■ WORK INSTRUCTIONS
Return every line from the line containing "genus: Medicago" through the final line of the entries below, reproduced without any change.

■ PROVIDED ENTRIES

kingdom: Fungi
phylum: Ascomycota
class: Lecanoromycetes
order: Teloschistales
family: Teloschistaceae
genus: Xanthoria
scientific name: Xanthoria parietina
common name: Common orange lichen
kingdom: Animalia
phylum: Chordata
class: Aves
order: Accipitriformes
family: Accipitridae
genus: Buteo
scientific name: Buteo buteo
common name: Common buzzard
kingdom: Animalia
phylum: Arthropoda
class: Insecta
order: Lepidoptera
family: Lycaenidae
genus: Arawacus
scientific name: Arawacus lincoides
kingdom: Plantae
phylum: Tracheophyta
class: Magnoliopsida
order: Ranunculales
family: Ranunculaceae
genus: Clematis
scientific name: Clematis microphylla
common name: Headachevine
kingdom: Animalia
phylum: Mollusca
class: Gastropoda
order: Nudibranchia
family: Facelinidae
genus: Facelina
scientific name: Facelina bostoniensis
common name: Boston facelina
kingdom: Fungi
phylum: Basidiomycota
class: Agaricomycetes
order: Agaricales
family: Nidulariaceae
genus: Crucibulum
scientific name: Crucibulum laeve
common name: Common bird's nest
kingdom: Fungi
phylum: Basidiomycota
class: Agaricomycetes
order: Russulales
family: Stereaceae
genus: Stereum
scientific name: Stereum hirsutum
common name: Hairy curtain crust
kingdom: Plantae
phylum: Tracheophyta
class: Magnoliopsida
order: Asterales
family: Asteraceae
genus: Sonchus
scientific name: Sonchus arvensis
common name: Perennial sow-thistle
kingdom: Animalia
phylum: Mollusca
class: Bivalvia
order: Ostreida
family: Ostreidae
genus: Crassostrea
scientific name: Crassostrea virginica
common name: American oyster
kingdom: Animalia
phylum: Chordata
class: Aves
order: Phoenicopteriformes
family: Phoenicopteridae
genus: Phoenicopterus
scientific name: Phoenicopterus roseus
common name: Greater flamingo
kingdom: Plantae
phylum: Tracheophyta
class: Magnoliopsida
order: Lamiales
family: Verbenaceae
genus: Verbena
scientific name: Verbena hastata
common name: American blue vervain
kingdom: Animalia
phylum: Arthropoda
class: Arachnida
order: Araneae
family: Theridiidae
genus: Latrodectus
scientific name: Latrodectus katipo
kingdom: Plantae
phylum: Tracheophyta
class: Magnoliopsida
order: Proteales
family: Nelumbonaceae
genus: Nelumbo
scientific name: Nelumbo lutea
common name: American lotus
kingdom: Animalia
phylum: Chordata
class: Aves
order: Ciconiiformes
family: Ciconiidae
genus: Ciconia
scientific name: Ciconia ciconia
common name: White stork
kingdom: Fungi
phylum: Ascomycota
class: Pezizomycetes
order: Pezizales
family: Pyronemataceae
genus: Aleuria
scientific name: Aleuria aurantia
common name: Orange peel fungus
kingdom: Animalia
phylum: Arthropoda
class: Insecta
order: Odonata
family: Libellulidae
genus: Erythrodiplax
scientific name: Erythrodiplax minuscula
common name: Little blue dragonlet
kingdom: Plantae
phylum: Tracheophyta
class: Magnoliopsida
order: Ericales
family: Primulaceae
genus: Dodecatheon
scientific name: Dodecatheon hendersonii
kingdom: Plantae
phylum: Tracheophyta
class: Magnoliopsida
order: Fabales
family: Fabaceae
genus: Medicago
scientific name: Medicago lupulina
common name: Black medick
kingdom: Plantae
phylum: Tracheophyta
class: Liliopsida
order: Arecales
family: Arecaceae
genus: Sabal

■ THE ANSWER
genus: Medicago
scientific name: Medicago lupulina
common name: Black medick
kingdom: Plantae
phylum: Tracheophyta
class: Liliopsida
order: Arecales
family: Arecaceae
genus: Sabal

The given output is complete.